DESCRIPTION OF THE TASK
Transcribe all records below exactly, without images.

[Start of Attachment]

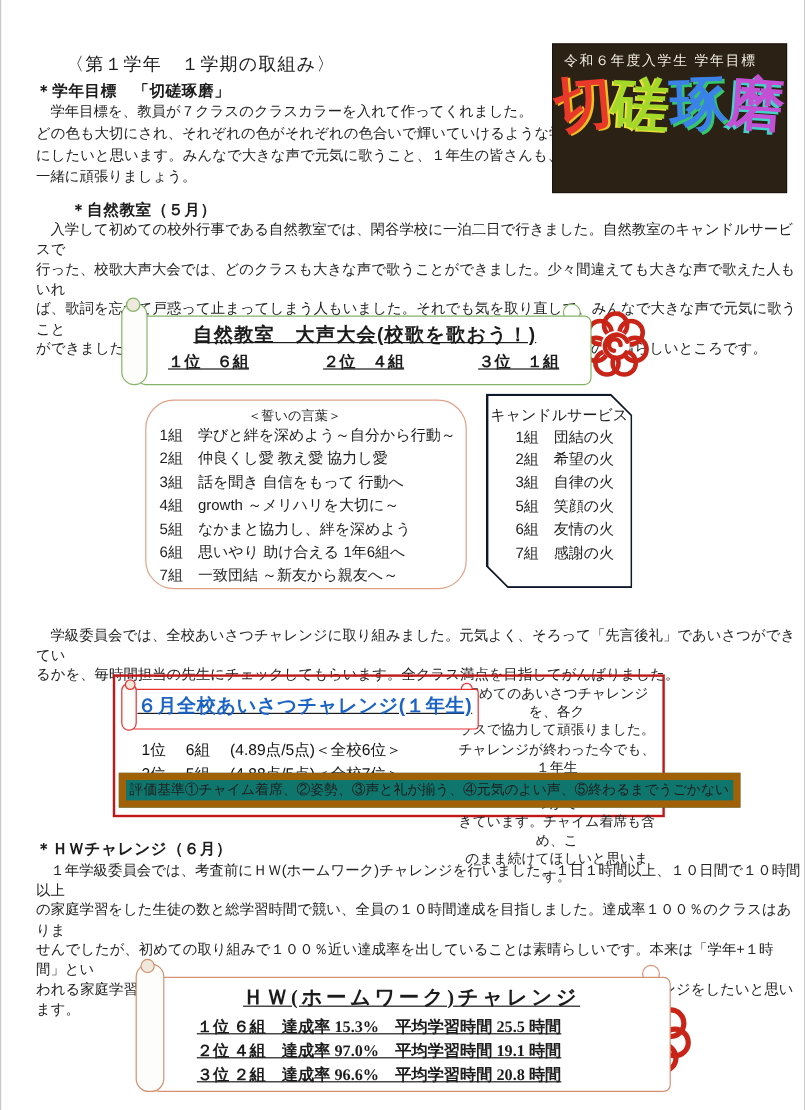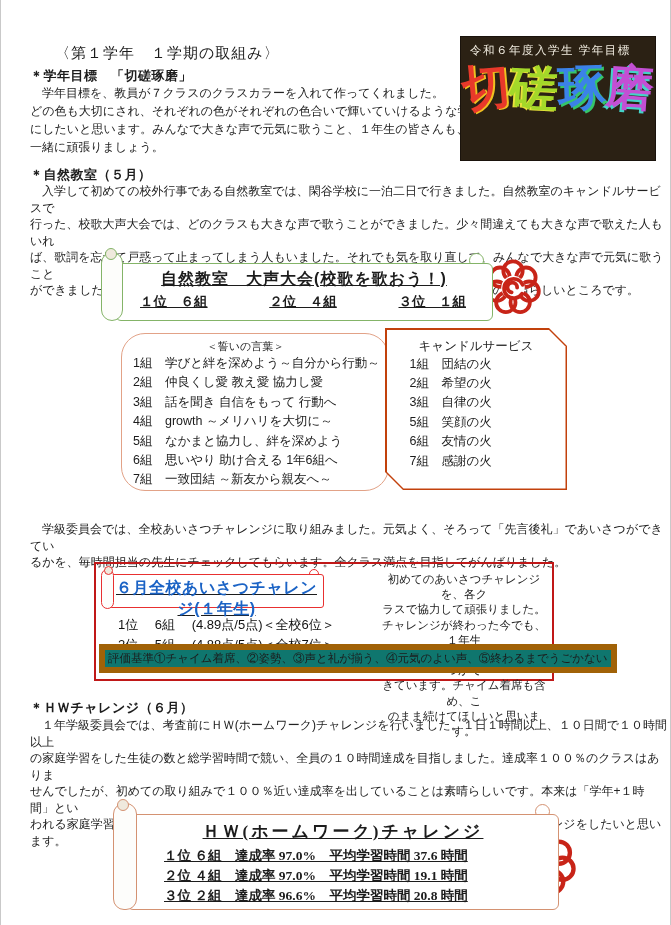"＊自然教室（５月）" .nature-h { margin-left: none -> 29px }
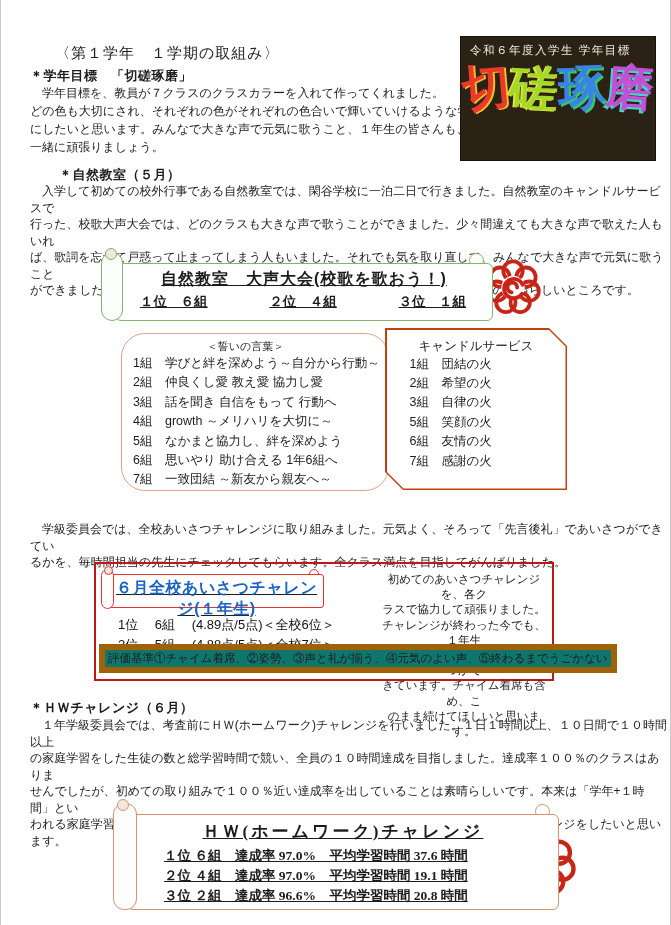"キャンドルサービス" .candle-outer { background: #c2410c -> #0f172a; left: 384px -> 404px; width: 182px -> 122px }
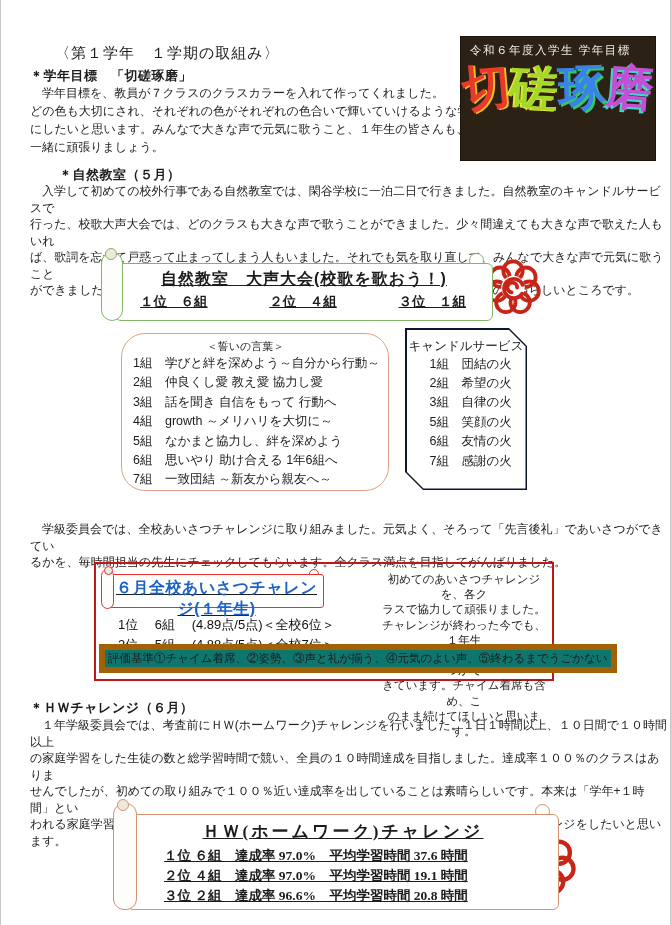"６月全校あいさつチャレンジ(１年生)" .red-title-scroll { padding-left: none -> 25px; width: 223px -> 273px }
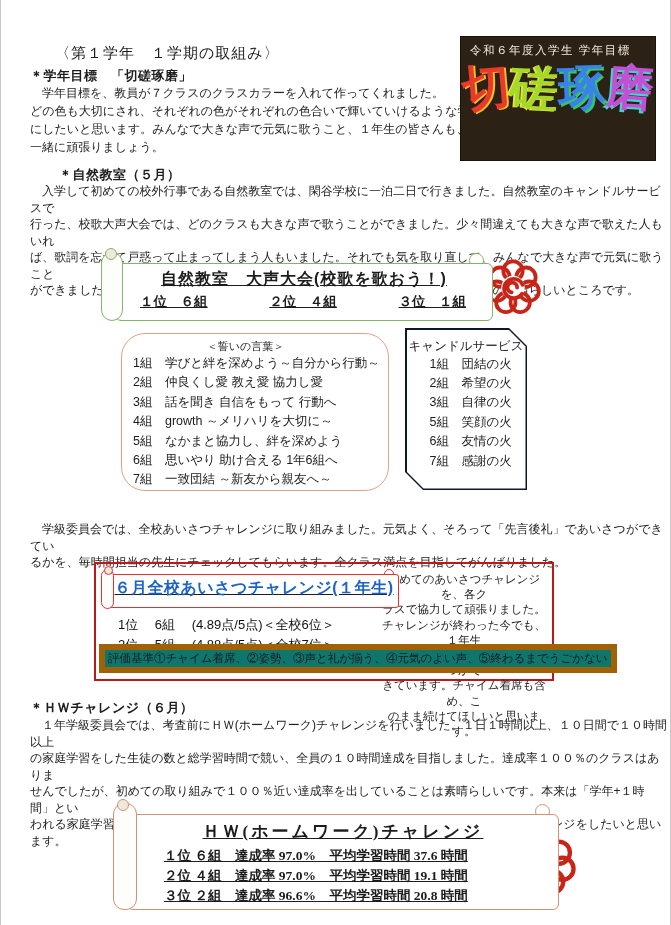"１位 ６組 達成率 97.0% 平均学習時間" div { text: 97.0%　平均学習時間 37.6 -> 15.3%　平均学習時間 25.5 }
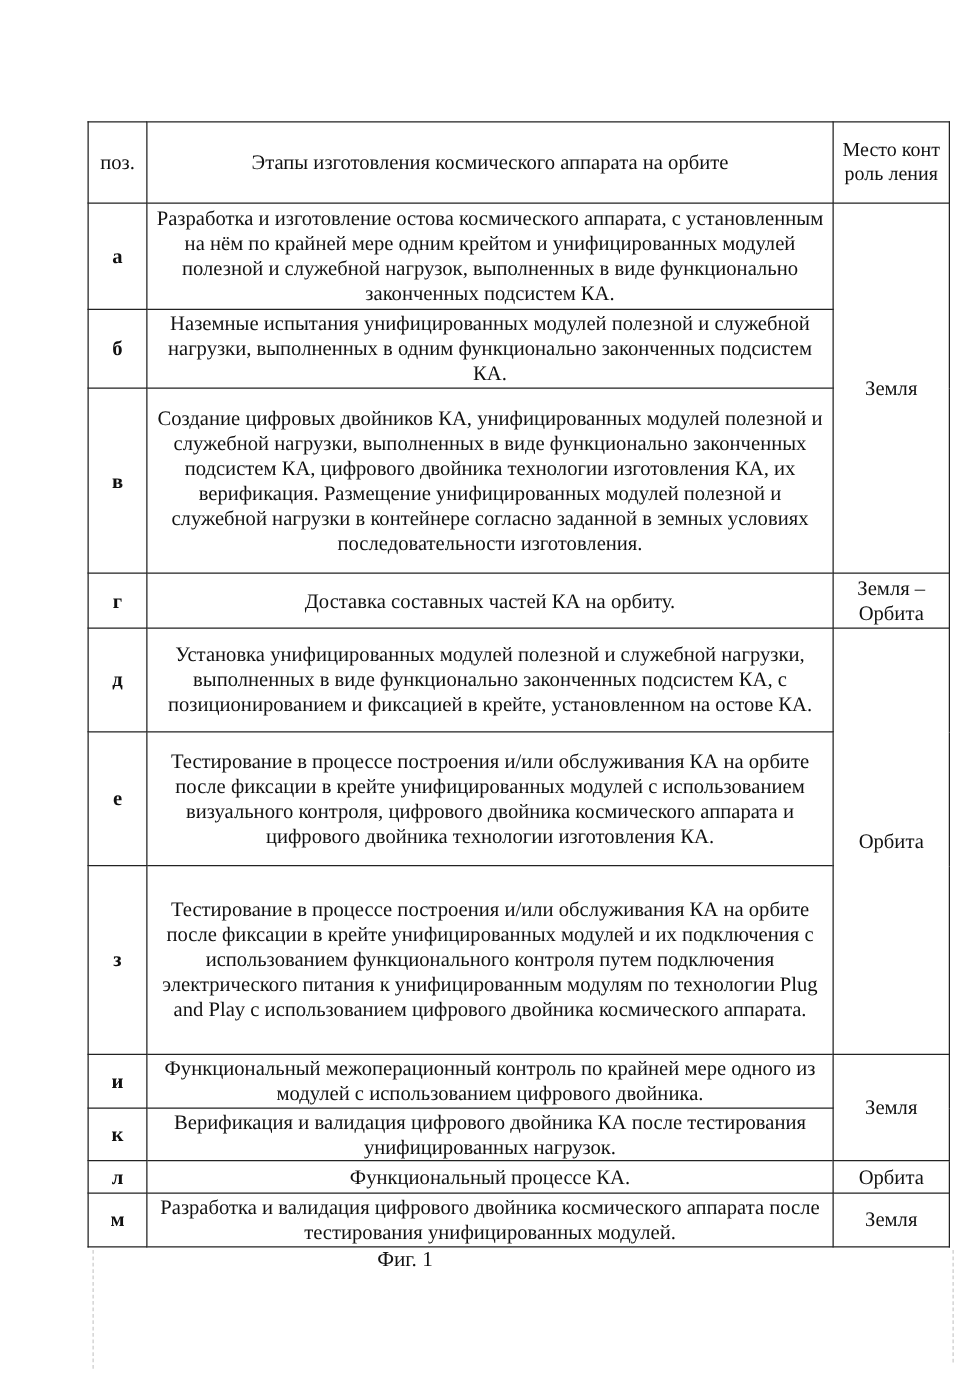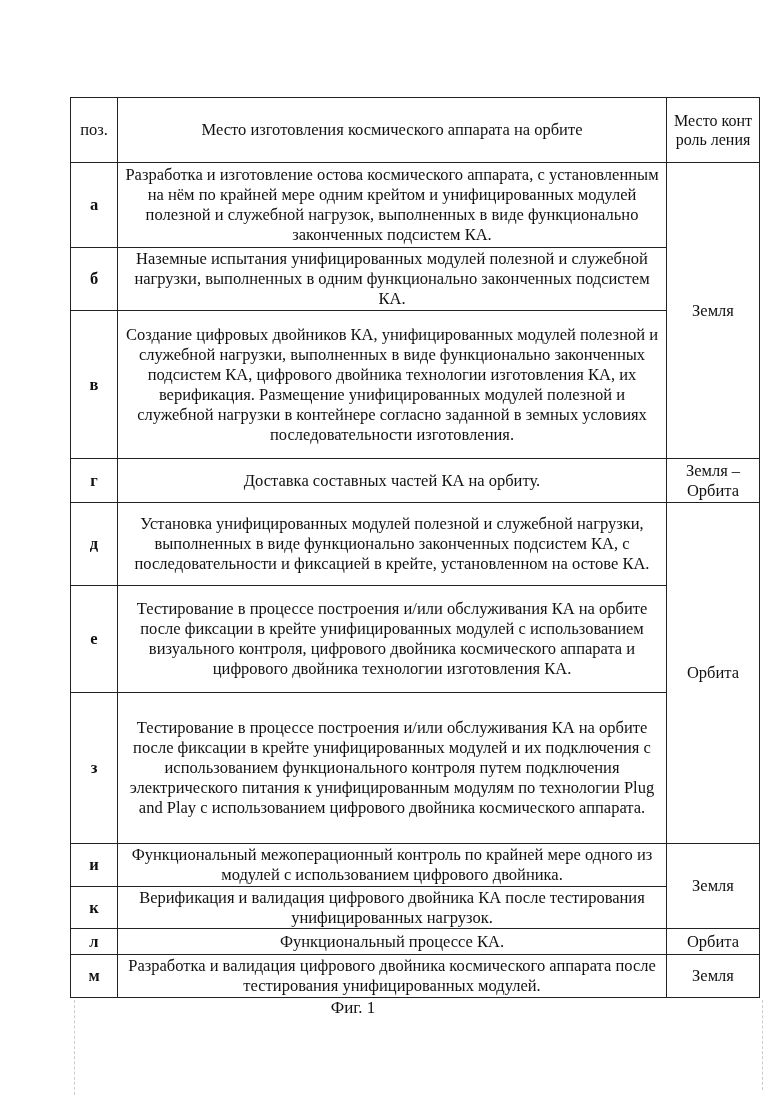"Место изготовления космического аппарата" td { text: Место -> Этапы }
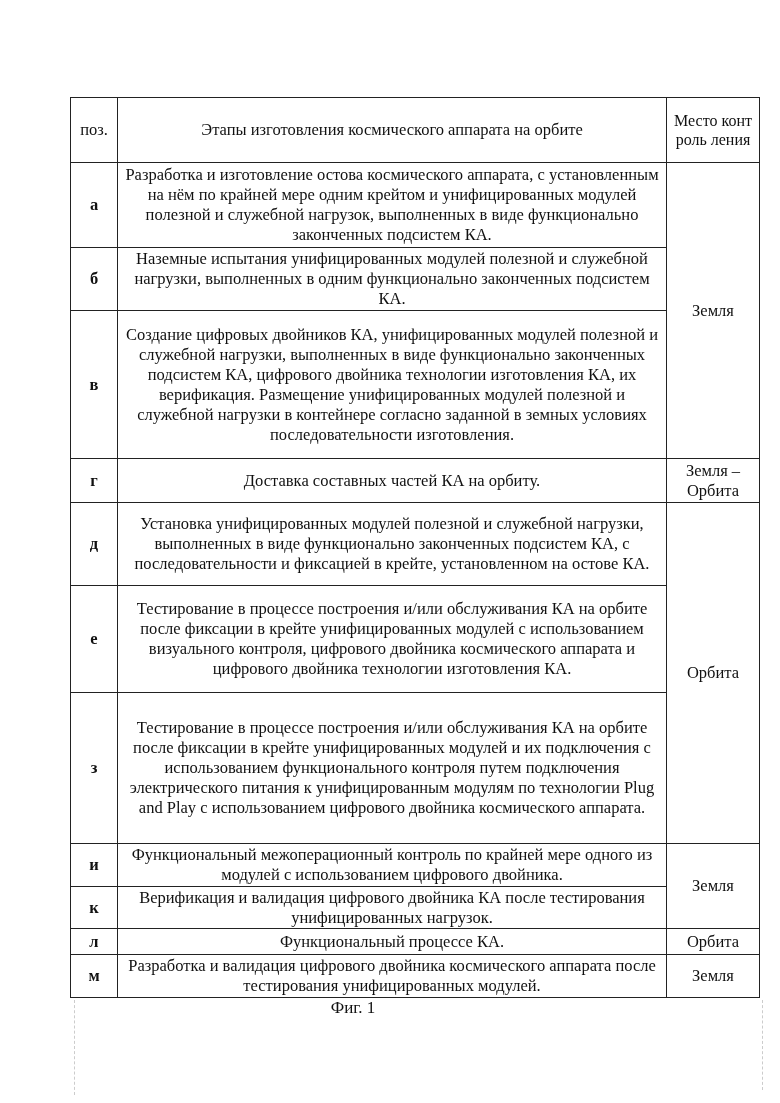"Установка унифицированных модулей" td { text: последовательности -> позиционированием }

[End of Attachment]

RESPONSE
"＊自然教室（５月）" .nature-h { margin-left: none -> 29px }
"キャンドルサービス" .candle-outer { background: #c2410c -> #0f172a; left: 384px -> 404px; width: 182px -> 122px }
"６月全校あいさつチャレンジ(１年生)" .red-title-scroll { padding-left: none -> 25px; width: 223px -> 273px }
"１位 ６組 達成率 97.0% 平均学習時間" div { text: 97.0%　平均学習時間 37.6 -> 15.3%　平均学習時間 25.5 }
"Место изготовления космического аппарата" td { text: Место -> Этапы }
"Установка унифицированных модулей" td { text: последовательности -> позиционированием }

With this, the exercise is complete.